**Work request**.
Quote word for word the rows below, from the first line up to and including the line that contains "Read against the".

··· Listed records ···

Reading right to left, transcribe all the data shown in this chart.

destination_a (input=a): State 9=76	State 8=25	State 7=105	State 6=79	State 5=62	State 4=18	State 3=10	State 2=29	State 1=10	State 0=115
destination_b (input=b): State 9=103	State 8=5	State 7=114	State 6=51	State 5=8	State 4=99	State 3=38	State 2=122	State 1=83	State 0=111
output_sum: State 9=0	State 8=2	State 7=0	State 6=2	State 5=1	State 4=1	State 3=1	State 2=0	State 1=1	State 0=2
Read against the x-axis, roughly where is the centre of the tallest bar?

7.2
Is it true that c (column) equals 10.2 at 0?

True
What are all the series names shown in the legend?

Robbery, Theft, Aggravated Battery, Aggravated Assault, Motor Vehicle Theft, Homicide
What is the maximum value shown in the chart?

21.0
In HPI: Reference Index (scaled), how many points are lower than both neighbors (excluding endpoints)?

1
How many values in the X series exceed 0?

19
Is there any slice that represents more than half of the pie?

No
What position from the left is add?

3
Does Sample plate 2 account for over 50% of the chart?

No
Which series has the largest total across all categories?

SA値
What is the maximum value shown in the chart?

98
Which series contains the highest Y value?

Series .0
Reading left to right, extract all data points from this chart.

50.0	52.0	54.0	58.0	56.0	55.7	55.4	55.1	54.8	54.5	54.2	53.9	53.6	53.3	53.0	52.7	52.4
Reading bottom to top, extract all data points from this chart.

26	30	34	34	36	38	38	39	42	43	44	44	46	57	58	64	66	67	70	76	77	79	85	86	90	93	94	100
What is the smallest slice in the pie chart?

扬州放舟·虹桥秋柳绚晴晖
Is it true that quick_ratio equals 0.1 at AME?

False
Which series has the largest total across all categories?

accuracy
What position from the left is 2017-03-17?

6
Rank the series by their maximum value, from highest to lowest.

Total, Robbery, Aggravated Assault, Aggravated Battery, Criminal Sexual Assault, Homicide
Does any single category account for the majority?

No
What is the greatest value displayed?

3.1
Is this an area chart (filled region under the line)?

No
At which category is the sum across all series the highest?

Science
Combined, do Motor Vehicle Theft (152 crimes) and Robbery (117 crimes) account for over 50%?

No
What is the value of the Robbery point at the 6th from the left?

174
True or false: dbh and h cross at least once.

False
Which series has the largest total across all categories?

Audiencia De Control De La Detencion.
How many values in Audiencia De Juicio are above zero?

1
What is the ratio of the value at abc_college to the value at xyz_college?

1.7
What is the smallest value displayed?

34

···

**Answer space**.
Reading right to left, transcribe all the data shown in this chart.

destination_a (input=a): State 9=76	State 8=25	State 7=105	State 6=79	State 5=62	State 4=18	State 3=10	State 2=29	State 1=10	State 0=115
destination_b (input=b): State 9=103	State 8=5	State 7=114	State 6=51	State 5=8	State 4=99	State 3=38	State 2=122	State 1=83	State 0=111
output_sum: State 9=0	State 8=2	State 7=0	State 6=2	State 5=1	State 4=1	State 3=1	State 2=0	State 1=1	State 0=2
Read against the x-axis, roughly where is the centre of the tallest bar?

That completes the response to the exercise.